I talk a lot about failure. It’s something that I’ve come to grips with many times over the years, failure and rejection and that feeling like your stomach has dropped away from your body.
People ask me how I got to the point where I can write and have an audience who give a shit, where I can work and create and make things for a living. I think there’s this idea that maybe I have a simple hack or methodology that can make it all fall into place. But it’s just perseverance, and stubbornness, learned through years of rejection.
I’ve become so accustomed to having people say no, to having people reject me, that I’ve learned how to claw my way back from every failure. That’s the trick, is to always find a way to get up, dust yourself off, and go tearing back into the ring.
If I went through my emails, I would find so, so many rejections.
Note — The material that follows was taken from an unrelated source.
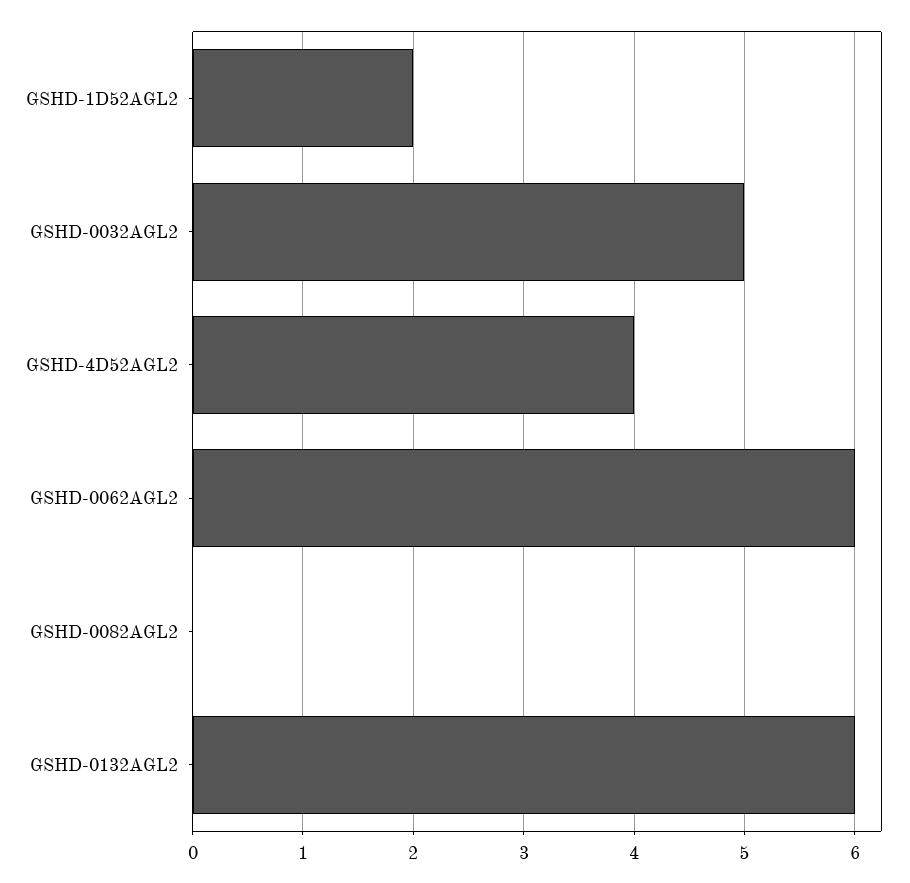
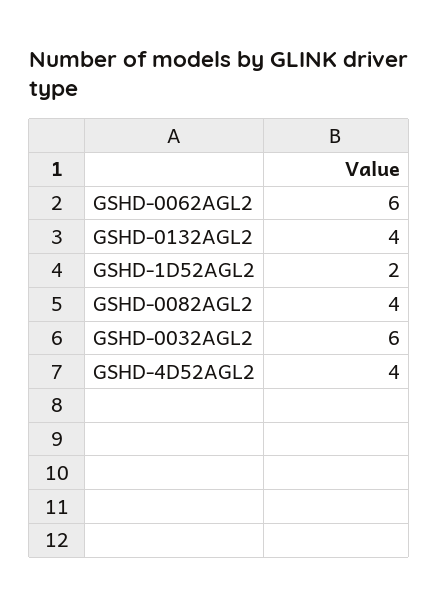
GSHD-0032AGL2: 5 -> 6
GSHD-0082AGL2: 0 -> 4
GSHD-0132AGL2: 6 -> 4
I honestly thought that I was amazing enough to deserve these jobs. It turns out, I wasn’t.
Each of these companies said no, probably for good reasons. And every rejection was a challenge, proof that I had work to do. A lesson in how to get up and keep going.
- Apple (multiple times)
- Google (75 times)
- Twitter (oh, so many times)
- Take2 Games
- EMI (…time after time…)
- Universal Music
- Buffer (only once, but damn it hurt)
…and so on.
There’s literally hundreds more, but these were the dream jobs. And I didn’t get ’em. The point is, I’ve faced the same rejection you’ve probably faced yourself. I’ve had to open up those generic emails, all of which say something like this:
We feel honored that you've shown an interest in
[Super Awesome Company]. Thank you so much for exploring
opportunities with us. We acknowledge that a career move
is a big step, and we want to keep you informed of where
you stand in the recruiting process.
Unfortunately, there are other applicants whose
qualifications are a better match.
Thank you again,
Super Awesome Company.
Over, and over again. Feeling the rush of possibilities, every time my phone vibrated, only to read a rejection that hadn’t even been personalized for me.I felt lost, and I felt hurt, and I took it personally.
I was entitled, and at first, I thought every one of those places should have realized how lucky they were to have an application from me.
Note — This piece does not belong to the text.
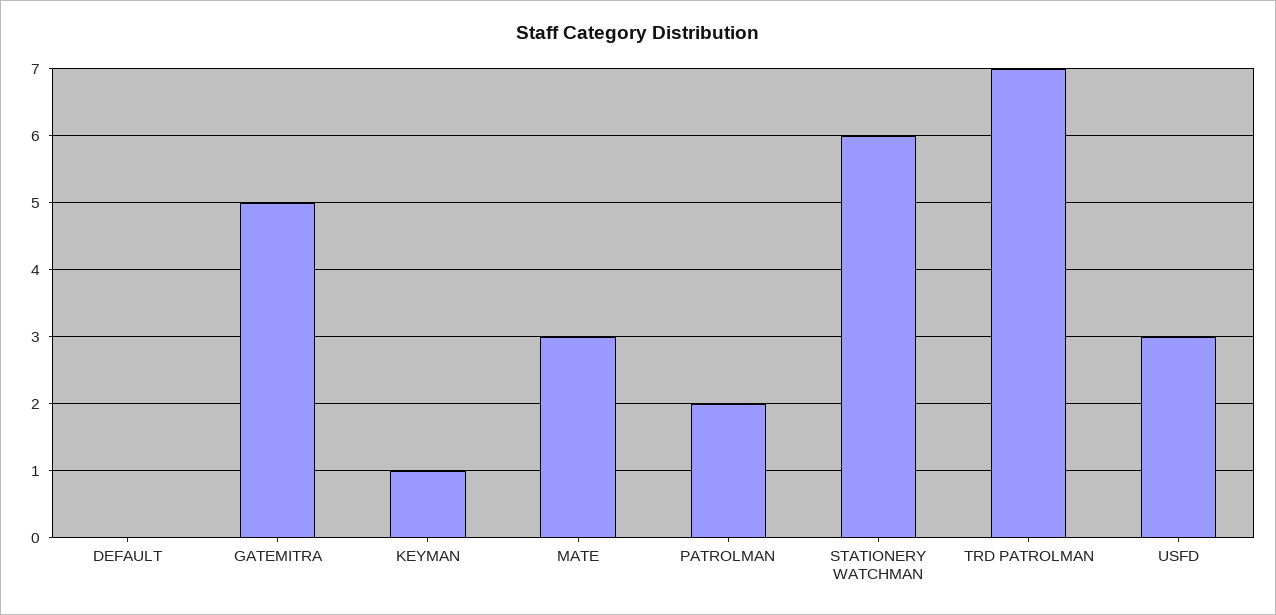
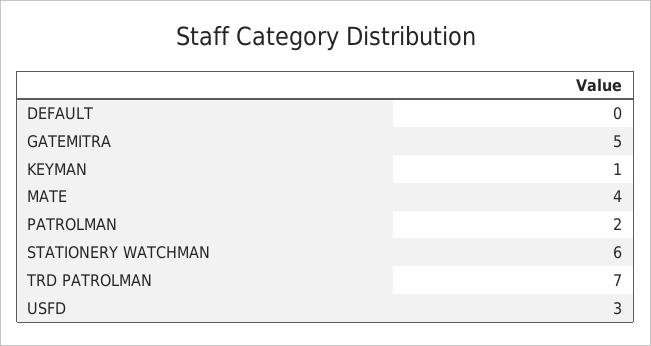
MATE: 3 -> 4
Fast forward a few years, and I’m still standing. I survived. The rejection didn’t fucking kill me. I made my own way, I got back on my feet, I got back to doing what I do best — making killer content and trying to start businesses, no matter how likely they are to fail — and I’m still punching.
Rejection is something that happens, and it happens over and over again, and it will keep happening no matter how far you get. But you keepworking, and you don’t let it drag you back into the shit. Every rejection, every No, is a challenge to rise to.
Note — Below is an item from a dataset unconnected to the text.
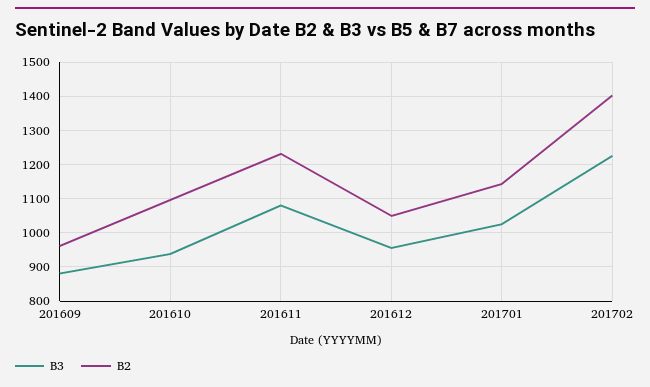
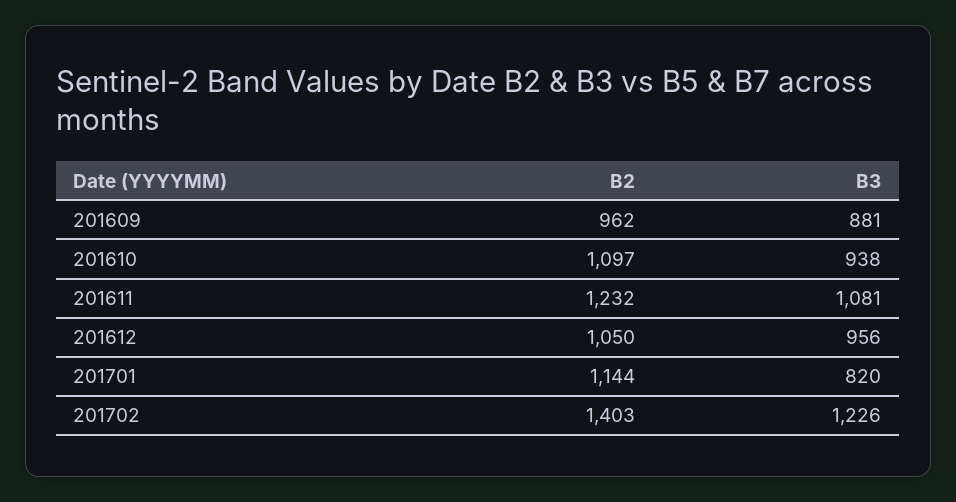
B3, 201701: 1020 -> 820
When I got those rejections, after the feelings had subsided, I started to ask why I had failed to get one of those jobs. And it wasn’t because they hated me, and there wasn’t any excuse I could fall back on. I just didn’t have the skills, or the experience or the qualifications they needed.
If you’re experiencing rejection, right now, it doesn’t mean you always will.It probably means you’ve got some work to do.
You know HubSpot? I missed out on the job because I didn’t have the edge they needed, and that was fair enough. Today, I’m one of the mentors in their summer startup program, alongside the fucking founder of Hubspot.
Why? Because I’ve spent the last years building my skills, listening to their feedback, working my ass off and proving that I can do this. Following my passions and putting in the time, instead of expecting the world to be handed to me.
My goal is to one day meet some of the CEO’s of those companies, every one that didn’t hire me, or to get up and give a talk to them about entrepreneurship and writing and all the things I’m passionate about. From Apple to Buffer, from Google to Buzzfeed.
Not to prove anything to them — but to prove something to the kid I used to be, who faced rejection and hadn’t yet learned what to do with it.
When you get rejection, it’s a call to action. It’s a piece of positive feedback that says you’re not ready just yet, but someday you might be. Someday you could be. Someday…you will be.